What, then, is left for an IT strategy to do?

The answer becomes clear when you think about IT as a business within a business. In that paradigm, IT strategic planning is no different from corporate strategic planning.

A corporate strategic plan doesn't lay out exactly what sales will be made to which clients for the year ahead. Instead, it answers the following question:

What businesses do we want to be in, and what do we need to do to get there?

A corporate strategy analyzes the marketplace. In IT's case, the market is the client community throughout the company.

It examines trends such as business conditions, demand, changing tastes, and emerging needs.

It compares the organization's strengths and weaknesses to its competition. In IT's case, the competition for market share is decentralization and outsourcing.

It identifies the market segments that it wants to better penetrate or enter for the first time, and plans what it will take to do so. For example, in the case of IT, it might identify a new technology or service offering as strategic, and plan how to get into the business of offering it.

This kind of thinking is captured in the acronym "SWOT" -- strengths, weaknesses, opportunities, threats. While SWOT represents only a subset of the analysis that goes into a corporate strategy, it illustrates the right level of planning for IT strategic plans.

NOT Driven by Business Strategy

With this perspective, let's put to rest a popular misconception: that IT strategies should be driven by business strategies.

This isn't right. IT Strategies should not be directly driven by business strategies.

Business strategies drive IT "sales" -- specific requirements for solutions and services that IT provides during the year.

IT strategy is at a higher level. Sure, clients' strategies are one input, an aspect of the marketplace that IT needs to consider.

But just as a corporation's strategies are not "driven by" the strategies of any one external customer, IT strategies must be conceived at a much higher level. An IT strategy has as its purpose developing an IT organization that will serve the diverse needs of the entire community of clients.

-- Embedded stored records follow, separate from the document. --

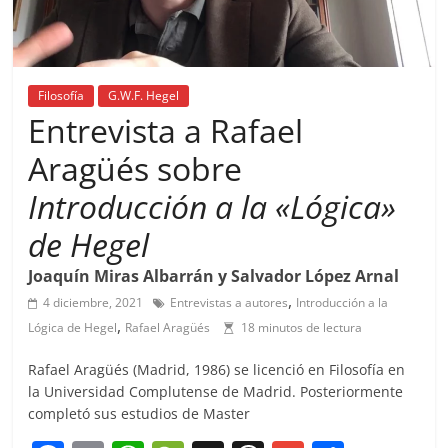
Filosofía
G.W.F. Hegel
Entrevista a Rafael
Aragüés sobre
Introducción a la «Lógica»
de Hegel
Joaquín Miras Albarrán y Salvador López Arnal
,
4 diciembre, 2021
Entrevistas a autores
Introducción a la
,
Lógica de Hegel
Rafael Aragüés
18 minutos de lectura
Rafael Aragüés (Madrid, 1986) se licenció en Filosofía en
la Universidad Complutense de Madrid. Posteriormente
completó sus estudios de Master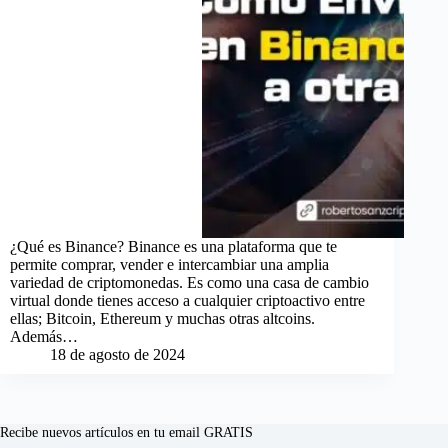
¿Qué es Binance? Binance es una plataforma que te
permite comprar, vender e intercambiar una amplia
variedad de criptomonedas. Es como una casa de cambio
virtual donde tienes acceso a cualquier criptoactivo entre
ellas; Bitcoin, Ethereum y muchas otras altcoins.
Además…
18 de agosto de 2024
Recibe nuevos artículos en tu email GRATIS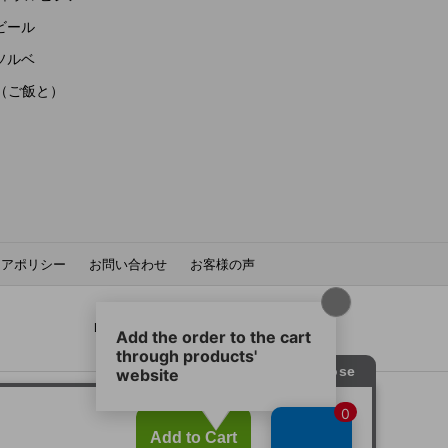
ビール
ソルベ
to（ご飯と）
ィアポリシー
お問い合わせ
お客様の声
LUPICIA SNS：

Remember, a once-a-year plan is not a substitute for ongoing dialog with clients about their ever-changing needs and opportunities. An effective IT strategy doesn't attempt to substitute for ongoing needs assessments. It builds an organization that generates strategic value day after day.

Time Frames

I hope it's clear by this point that "strategies" are not necessarily "long-term." Confusing those two very different terms is highly dangerous, leading organizations to be cumbersome rather than agile.

Some strategies may indeed span multi-year horizons. There may be some long-term corporate business strategies. And IT may have some long-term strategies in the more stable areas of its business, like infrastructure and commodity services.

But just as some business strategies have windows of opportunity counted in months or weeks, IT must be prepared to respond to new strategic needs and to adjust its own strategies quickly as needed.

As we design our planning processes, we've got to take into account the shortest time frames. Consider this metaphor:

If you're driving onto a highway in the countryside, you probably have a nice long on-ramp giving you plenty of time to get up to speed. Any low-powered car will do.

But if you're entering a parkway in the Northeast built during the Depression, you may have just a few car-lengths of on-ramp to get up to highway speeds. You'd better have the power to get rolling quickly!

We've got to design IT processes to get up to speed quickly. Then, when a long-term strategy is appropriate, we'll have more than enough horsepower to do the job.

We must design our planning and alignment processes assuming that business strategies are volatile and diverse. To do so, we must learn to drive requirements (sales) from these rapidly changing business needs dynamically throughout the year, and reserve the concept of annual strategic planning for IT's own business-within-a-business strategy.